» PROBLEM: Quote every line of text in the items below word for word, keeping the original order and line breaks.

------

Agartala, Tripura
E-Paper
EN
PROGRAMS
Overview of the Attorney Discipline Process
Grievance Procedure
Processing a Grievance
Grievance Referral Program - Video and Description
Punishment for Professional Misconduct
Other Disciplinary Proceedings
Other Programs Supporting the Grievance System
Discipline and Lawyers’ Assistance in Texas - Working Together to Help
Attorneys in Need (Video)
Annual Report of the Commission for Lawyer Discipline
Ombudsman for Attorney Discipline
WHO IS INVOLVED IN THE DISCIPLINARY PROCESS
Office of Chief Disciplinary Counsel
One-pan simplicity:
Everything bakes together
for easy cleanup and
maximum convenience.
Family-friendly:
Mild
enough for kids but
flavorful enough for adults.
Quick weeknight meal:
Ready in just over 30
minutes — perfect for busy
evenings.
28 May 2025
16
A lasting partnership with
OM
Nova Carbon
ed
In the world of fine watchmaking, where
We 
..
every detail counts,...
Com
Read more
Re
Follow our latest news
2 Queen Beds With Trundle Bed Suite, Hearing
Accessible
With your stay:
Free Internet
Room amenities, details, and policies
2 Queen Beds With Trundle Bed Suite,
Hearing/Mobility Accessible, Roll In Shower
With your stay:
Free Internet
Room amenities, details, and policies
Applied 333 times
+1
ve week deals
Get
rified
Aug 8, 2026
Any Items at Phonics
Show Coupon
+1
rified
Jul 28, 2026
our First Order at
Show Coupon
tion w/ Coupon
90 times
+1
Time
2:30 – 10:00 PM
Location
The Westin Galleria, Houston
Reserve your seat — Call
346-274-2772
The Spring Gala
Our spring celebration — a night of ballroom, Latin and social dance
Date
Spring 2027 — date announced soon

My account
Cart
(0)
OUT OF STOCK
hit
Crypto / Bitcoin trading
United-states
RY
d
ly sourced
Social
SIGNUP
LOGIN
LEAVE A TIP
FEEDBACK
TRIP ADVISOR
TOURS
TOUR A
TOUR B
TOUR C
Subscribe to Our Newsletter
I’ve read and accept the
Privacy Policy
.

------

» TASK RESPONSE:
Agartala, Tripura
E-Paper
EN
PROGRAMS
Overview of the Attorney Discipline Process
Grievance Procedure
Processing a Grievance
Grievance Referral Program - Video and Description
Punishment for Professional Misconduct
Other Disciplinary Proceedings
Other Programs Supporting the Grievance System
Discipline and Lawyers’ Assistance in Texas - Working Together to Help
Attorneys in Need (Video)
Annual Report of the Commission for Lawyer Discipline
Ombudsman for Attorney Discipline
WHO IS INVOLVED IN THE DISCIPLINARY PROCESS
Office of Chief Disciplinary Counsel
One-pan simplicity:
Everything bakes together
for easy cleanup and
maximum convenience.
Family-friendly:
Mild
enough for kids but
flavorful enough for adults.
Quick weeknight meal:
Ready in just over 30
minutes — perfect for busy
evenings.
28 May 2025
16
A lasting partnership with
OM
Nova Carbon
ed
In the world of fine watchmaking, where
We 
..
every detail counts,...
Com
Read more
Re
Follow our latest news
2 Queen Beds With Trundle Bed Suite, Hearing
Accessible
With your stay:
Free Internet
Room amenities, details, and policies
2 Queen Beds With Trundle Bed Suite,
Hearing/Mobility Accessible, Roll In Shower
With your stay:
Free Internet
Room amenities, details, and policies
Applied 333 times
+1
ve week deals
Get
rified
Aug 8, 2026
Any Items at Phonics
Show Coupon
+1
rified
Jul 28, 2026
our First Order at
Show Coupon
tion w/ Coupon
90 times
+1
Time
2:30 – 10:00 PM
Location
The Westin Galleria, Houston
Reserve your seat — Call
346-274-2772
The Spring Gala
Our spring celebration — a night of ballroom, Latin and social dance
Date
Spring 2027 — date announced soon

My account
Cart
(0)
OUT OF STOCK
hit
Crypto / Bitcoin trading
United-states
RY
d
ly sourced
Social
SIGNUP
LOGIN
LEAVE A TIP
FEEDBACK
TRIP ADVISOR
TOURS
TOUR A
TOUR B
TOUR C
Subscribe to Our Newsletter
I’ve read and accept the
Privacy Policy
.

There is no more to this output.